Task requirements -
**a)** In the recorder bot excerpt, at which step is the recording said to be possible?
**b)** Translate this sentence from the recorder bot excerpt into French: "The bot needs to reach the end of the game to evaluate the succession of actions it performed."
**c)** Echo the part of the recorder bot excerpt that opens with the words containing "# Player interface" and closes with "random.choice( self.actions() )".

Text excerpt -

It requires tracing the visited state and action. The recorderRandBot will look like:

class RecorderRandBot :
    def actions(self):
        return [ 'keep-keep-keep', 'keep-keep-roll', 'keep-roll-keep', 'keep-roll-roll',
            'roll-keep-keep', 'roll-keep-roll', 'roll-roll-keep', 'roll-roll-roll' ]

    # Player interface :
    def wakeUp(self, playerId, numberOfPlayers, gameConf):
        #initialize traces empty
        self._traces= []

    def perceive(self, gameState):
        self._horizon= gameState.child(1).digit(1)
        self._dices= gameState.child(2).digits()
        self._score= gameState.child(2).value(1)

    def decide(self):
        state= f"{self._dices[0]}-{self._dices[1]}-{self._dices[2]}"
        action= random.choice( self.actions() )
        self._traces.append( {'state': state, 'action': action} )
        return DataTree(action)

    def sleep(self, result):
        # open a State.Action.Value file in append mode:
        logFile= open( "log-SAV.csv", "a" ) 
        # For each recorded experience in trace
        for xp in self._traces :
            # add a line in the file
            logFile.write( f"{xp['state']}, {xp['action']}, {result}\n" )
        logFile.close()

Important: the recording can only be done at sleep time. The bot needs to reach the end of the game to evaluate the succession of actions it performed.

Tracing the visited state and actions is performed at decide step, with a traces attribute initialized at wake-up step.

Data section -
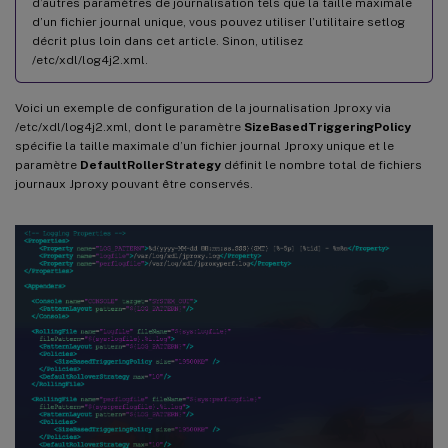
d’autres paramètres de journalisation tels que la taille maximale
d’un fichier journal unique, vous pouvez utiliser l’utilitaire setlog
décrit plus loin dans cet article. Sinon, utilisez
/etc/xdl/log4j2.xml.
Voici un exemple de configuration de la journalisation Jproxy via
/etc/xdl/log4j2.xml, dont le paramètre
SizeBasedTriggeringPolicy
spécifie la taille maximale d’un fichier journal Jproxy unique et le
paramètre
DefaultRollerStrategy
définit le nombre total de fichiers
journaux Jproxy pouvant être conservés.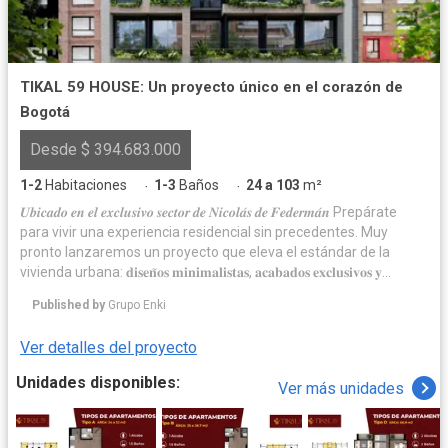
TIKAL 59 HOUSE: Un proyecto único en el corazón de
Bogotá
Desde $ 394.683.000
1-2
Habitaciones
1-3
Baños
24 a 103
m²
·
·
𝑼𝒃𝒊𝒄𝒂𝒅𝒐 𝒆𝒏 𝒆𝒍 𝒆𝒙𝒄𝒍𝒖𝒔𝒊𝒗𝒐 𝒔𝒆𝒄𝒕𝒐𝒓 𝒅𝒆 𝑵𝒊𝒄𝒐𝒍𝒂́𝒔 𝒅𝒆 𝑭𝒆𝒅𝒆𝒓𝒎𝒂́𝒏 Prepárate
para vivir una experiencia residencial sin precedentes. Muy
pronto lanzaremos un proyecto que eleva el estándar de la
vivienda urbana: 𝐝𝐢𝐬𝐞𝐧̃𝐨𝐬 𝐦𝐢𝐧𝐢𝐦𝐚𝐥𝐢𝐬𝐭𝐚𝐬, 𝐚𝐜𝐚𝐛𝐚𝐝𝐨𝐬 𝐞𝐱𝐜𝐥𝐮𝐬𝐢𝐯𝐨𝐬 𝐲
𝐞𝐟𝐢𝐜𝐢𝐞𝐧𝐜𝐢𝐚 𝐞𝐧𝐞𝐫𝐠𝐞́𝐭𝐢𝐜𝐚 𝐞 𝐡𝐢𝐝𝐫𝐚́𝐮𝐥𝐢𝐜𝐚, pensados para una vida
Published by
Grupo Enki
moderna, sostenible y llena de estilo. Disfruta de una ubicación
estratégica con 𝐯𝐢𝐬𝐭𝐚 𝐩𝐫𝐢𝐯𝐢𝐥𝐞𝐠𝐢𝐚𝐝𝐚 𝐚𝐥 𝐋𝐚𝐠𝐨 𝐝𝐞𝐥 𝐏𝐚𝐫𝐪𝐮𝐞 𝐝𝐞 𝐥𝐨𝐬 𝐍𝐨𝐯𝐢𝐨𝐬 𝐲
Ver detalles del proyecto
𝐚 𝐥𝐨𝐬 𝐜𝐞𝐫𝐫𝐨𝐬 𝐨𝐫𝐢𝐞𝐧𝐭𝐚𝐥𝐞𝐬, rodeado de naturaleza y con conexión
directa a las principales vías de la ciudad: carrera 50, av. 30, av.
Unidades disponibles:
Ver más unidades
68, calle 63 y calle 53. A minutos de todo lo que necesitas: ✈️
Aeropuerto El Dorado – 9 min 🎵 Movistar Arena – 2 min 🛍️ Gran
Estación y Plaza Claro – 5 min 🌳 Parque Simón Bolívar – 2 min Y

Activity answers -
**a)** Only at sleep time.

**b)** Le bot doit atteindre la fin de la partie pour évaluer la succession d'actions qu'il a effectuées.

**c)**
# Player interface :
    def wakeUp(self, playerId, numberOfPlayers, gameConf):
        #initialize traces empty
        self._traces= []

    def perceive(self, gameState):
        self._horizon= gameState.child(1).digit(1)
        self._dices= gameState.child(2).digits()
        self._score= gameState.child(2).value(1)

    def decide(self):
        state= f"{self._dices[0]}-{self._dices[1]}-{self._dices[2]}"
        action= random.choice( self.actions() )